The European Union is a union of democratic states whose foreign policy is by treaty committed to the promotion of democracy. Yet the Union is surrounded by undemocratic neighbourhoods in the east and the south – the very regions where its influence is supposed to be greatest. This book sets out to explain that paradox by looking at specific policies – including those of member states’ governments, a weak point in much of the existing literature – and their interaction with realities in particular countries. The picture that emerges is not complimentary. 

“The case studies in this volume,” writes editor Richard Youngs in the introduction, “offer a critical mass of evidence to suggest that the EU has failed to fulfil its idealistic commitments to support democratic reform and instead favours a more cautious mix of norms and realpolitik.”

This excessive caution is particularly evident in the case studies of Morocco (by Kristina Kausch) and the Balkans, where Sofia Sebastian chides the EU for its policy of “wait and see”, both in Bosnia

and Herzegovina and in Kosovo. Natalia Shapovalova, in her chapter on Ukraine, is sceptical that the EU’s offer of an association agreement will be sufficient to sustain democracy. The backsliding on democracy that has occurred since her piece was written appears to confirm that diagnosis.

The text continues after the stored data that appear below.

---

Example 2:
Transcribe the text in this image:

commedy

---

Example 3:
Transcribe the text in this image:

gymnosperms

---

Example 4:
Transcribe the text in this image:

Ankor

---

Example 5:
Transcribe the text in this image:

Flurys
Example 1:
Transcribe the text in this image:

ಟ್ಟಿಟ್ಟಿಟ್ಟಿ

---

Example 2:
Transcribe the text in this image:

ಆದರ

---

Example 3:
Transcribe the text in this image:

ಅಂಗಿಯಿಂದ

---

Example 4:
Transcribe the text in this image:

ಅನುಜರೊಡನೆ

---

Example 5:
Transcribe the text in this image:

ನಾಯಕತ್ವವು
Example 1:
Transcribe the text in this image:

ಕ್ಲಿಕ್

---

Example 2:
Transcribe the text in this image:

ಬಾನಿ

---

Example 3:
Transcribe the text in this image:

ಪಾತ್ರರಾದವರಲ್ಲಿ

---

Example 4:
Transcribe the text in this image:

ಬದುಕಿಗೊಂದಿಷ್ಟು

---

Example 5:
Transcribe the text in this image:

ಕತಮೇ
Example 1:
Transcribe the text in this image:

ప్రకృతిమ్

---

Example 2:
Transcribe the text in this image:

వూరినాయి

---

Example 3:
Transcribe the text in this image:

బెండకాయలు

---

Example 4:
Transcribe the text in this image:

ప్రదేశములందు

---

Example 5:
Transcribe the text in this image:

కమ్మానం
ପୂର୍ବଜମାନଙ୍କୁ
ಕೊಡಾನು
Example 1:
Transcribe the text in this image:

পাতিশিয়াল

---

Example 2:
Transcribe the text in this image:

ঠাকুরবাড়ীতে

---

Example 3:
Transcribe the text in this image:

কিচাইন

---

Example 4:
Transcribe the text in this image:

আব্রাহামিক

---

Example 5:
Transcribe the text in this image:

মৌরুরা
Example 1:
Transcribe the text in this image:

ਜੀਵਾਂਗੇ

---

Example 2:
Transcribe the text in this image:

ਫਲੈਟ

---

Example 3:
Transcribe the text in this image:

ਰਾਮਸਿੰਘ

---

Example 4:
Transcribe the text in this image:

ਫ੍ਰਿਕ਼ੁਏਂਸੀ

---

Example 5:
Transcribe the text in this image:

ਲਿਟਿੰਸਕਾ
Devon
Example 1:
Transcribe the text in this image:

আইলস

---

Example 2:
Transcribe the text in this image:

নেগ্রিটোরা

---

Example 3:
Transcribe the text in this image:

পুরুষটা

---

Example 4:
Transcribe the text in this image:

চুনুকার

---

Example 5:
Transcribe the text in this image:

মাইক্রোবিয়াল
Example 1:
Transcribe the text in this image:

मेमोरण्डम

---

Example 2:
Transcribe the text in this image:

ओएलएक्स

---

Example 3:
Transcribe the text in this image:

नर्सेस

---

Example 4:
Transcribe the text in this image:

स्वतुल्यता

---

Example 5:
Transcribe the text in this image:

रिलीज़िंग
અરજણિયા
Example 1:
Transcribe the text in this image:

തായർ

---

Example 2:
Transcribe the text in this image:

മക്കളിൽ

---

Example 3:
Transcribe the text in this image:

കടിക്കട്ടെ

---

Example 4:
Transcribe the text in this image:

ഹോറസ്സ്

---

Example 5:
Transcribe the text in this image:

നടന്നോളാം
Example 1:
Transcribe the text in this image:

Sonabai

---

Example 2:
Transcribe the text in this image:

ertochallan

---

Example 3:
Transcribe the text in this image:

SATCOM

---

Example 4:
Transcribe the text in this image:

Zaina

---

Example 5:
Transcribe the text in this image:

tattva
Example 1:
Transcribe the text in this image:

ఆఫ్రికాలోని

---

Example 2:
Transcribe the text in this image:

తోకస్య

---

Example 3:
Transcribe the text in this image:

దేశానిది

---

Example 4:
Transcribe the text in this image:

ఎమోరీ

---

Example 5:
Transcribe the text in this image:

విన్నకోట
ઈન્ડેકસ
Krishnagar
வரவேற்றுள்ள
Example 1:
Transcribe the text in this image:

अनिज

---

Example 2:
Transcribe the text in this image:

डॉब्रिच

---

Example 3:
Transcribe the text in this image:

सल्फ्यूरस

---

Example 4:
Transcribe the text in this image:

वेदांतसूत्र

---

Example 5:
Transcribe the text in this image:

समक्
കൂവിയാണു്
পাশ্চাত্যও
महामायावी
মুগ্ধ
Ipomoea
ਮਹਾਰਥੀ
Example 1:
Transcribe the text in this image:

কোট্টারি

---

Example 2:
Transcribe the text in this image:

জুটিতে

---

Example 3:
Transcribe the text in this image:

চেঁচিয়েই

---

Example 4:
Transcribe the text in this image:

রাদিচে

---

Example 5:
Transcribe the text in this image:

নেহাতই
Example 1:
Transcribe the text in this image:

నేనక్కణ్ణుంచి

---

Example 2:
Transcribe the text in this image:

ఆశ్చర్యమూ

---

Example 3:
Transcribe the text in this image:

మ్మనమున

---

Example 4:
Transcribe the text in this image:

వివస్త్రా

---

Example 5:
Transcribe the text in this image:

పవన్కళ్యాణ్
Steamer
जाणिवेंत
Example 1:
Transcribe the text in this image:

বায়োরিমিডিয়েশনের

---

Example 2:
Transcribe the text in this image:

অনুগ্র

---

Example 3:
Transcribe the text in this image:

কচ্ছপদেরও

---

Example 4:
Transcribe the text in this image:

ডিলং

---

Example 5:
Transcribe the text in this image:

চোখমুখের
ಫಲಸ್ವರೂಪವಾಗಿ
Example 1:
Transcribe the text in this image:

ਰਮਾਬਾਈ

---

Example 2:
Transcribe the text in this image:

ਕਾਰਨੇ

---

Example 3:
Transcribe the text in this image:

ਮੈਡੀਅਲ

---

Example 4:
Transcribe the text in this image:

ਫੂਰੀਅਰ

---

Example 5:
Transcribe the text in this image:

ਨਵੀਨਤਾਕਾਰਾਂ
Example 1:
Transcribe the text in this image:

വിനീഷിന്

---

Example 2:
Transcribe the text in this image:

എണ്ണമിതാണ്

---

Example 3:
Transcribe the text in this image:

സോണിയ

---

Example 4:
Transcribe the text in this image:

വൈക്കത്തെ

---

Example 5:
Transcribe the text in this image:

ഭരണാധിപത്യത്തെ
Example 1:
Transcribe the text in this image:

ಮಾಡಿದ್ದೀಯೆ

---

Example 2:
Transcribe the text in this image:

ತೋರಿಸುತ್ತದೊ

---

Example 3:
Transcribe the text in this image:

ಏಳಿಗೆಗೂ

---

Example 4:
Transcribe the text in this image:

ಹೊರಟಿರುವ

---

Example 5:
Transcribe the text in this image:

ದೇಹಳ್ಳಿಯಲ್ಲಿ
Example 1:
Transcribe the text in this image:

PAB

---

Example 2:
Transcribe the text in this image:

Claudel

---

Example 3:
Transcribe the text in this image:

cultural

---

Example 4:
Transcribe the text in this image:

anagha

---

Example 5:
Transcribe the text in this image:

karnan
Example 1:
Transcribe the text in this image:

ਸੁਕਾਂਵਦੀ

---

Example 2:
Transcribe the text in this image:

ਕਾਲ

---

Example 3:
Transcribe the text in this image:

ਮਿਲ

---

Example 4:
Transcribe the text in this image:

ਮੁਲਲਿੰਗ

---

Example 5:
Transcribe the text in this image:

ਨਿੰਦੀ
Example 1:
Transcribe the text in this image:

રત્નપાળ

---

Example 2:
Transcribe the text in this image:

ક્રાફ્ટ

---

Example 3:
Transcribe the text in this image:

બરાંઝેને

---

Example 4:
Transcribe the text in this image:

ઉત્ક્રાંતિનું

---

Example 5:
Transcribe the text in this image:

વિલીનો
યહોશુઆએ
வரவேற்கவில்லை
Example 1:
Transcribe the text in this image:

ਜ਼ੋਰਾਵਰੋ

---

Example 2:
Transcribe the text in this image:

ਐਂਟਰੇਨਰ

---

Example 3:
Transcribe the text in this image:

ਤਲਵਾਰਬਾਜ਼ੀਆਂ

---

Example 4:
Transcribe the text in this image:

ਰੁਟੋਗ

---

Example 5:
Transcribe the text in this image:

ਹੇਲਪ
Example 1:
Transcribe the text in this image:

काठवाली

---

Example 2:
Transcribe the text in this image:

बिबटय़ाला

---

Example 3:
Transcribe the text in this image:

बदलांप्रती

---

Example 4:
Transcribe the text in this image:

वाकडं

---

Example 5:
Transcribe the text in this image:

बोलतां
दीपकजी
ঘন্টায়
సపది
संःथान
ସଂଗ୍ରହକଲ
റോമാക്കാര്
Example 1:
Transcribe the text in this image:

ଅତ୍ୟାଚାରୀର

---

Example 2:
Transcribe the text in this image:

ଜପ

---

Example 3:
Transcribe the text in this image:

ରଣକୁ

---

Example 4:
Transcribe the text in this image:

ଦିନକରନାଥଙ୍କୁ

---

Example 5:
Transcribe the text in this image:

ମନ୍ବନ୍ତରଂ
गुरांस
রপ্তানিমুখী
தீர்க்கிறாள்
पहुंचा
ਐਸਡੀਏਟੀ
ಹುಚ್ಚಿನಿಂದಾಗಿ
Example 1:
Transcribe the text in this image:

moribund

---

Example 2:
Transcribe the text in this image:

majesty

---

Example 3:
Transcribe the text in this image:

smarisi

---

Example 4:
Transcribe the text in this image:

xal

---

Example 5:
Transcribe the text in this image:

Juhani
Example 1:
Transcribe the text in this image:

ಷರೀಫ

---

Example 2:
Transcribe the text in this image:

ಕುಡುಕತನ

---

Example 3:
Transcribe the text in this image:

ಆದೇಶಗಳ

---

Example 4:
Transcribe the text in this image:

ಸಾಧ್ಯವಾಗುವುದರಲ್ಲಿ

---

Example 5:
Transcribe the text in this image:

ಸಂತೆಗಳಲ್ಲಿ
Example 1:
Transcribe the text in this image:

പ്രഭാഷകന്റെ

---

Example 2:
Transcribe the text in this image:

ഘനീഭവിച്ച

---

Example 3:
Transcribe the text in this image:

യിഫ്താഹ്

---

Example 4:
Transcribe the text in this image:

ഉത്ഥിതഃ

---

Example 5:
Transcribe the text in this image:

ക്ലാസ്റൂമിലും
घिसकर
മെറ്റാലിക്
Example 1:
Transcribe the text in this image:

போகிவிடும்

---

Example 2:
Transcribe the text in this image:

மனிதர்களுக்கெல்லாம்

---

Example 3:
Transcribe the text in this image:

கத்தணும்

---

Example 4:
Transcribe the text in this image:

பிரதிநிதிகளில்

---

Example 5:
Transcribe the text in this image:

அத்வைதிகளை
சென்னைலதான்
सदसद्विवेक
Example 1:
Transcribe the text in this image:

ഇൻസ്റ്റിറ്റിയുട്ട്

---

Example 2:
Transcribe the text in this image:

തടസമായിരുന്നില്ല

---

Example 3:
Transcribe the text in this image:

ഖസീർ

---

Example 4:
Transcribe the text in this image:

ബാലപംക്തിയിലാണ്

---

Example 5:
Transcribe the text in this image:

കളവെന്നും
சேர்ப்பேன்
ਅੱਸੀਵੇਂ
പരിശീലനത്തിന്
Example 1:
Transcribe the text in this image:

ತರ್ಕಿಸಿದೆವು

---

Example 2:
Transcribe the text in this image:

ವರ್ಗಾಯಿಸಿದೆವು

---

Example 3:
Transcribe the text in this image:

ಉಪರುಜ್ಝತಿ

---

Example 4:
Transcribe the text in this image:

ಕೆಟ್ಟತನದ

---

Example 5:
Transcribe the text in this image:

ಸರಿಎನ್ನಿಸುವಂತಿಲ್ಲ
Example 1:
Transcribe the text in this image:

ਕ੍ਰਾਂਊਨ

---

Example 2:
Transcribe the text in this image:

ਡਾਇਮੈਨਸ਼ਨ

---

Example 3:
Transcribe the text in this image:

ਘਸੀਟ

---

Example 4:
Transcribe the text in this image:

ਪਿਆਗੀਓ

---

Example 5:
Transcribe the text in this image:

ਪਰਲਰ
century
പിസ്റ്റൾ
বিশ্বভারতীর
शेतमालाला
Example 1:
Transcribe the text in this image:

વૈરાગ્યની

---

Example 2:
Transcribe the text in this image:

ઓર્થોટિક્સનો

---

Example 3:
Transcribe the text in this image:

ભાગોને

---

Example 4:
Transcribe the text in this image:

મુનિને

Despite its geographical sweep – from the Balkans and Morocco to central Asia, the Persian Gulf and Nigeria – this collection manages to maintain its focus, perhaps helped by the fact that almost all contributors work for Fride, a foreign policy think-tank in Madrid headed by Youngs, the editor.

Fact File

The European Union and democracy promotion: a critical global assessment


Editor: Richard Youngs (206 pages)


Johns Hopkins University Press, 2010. €47.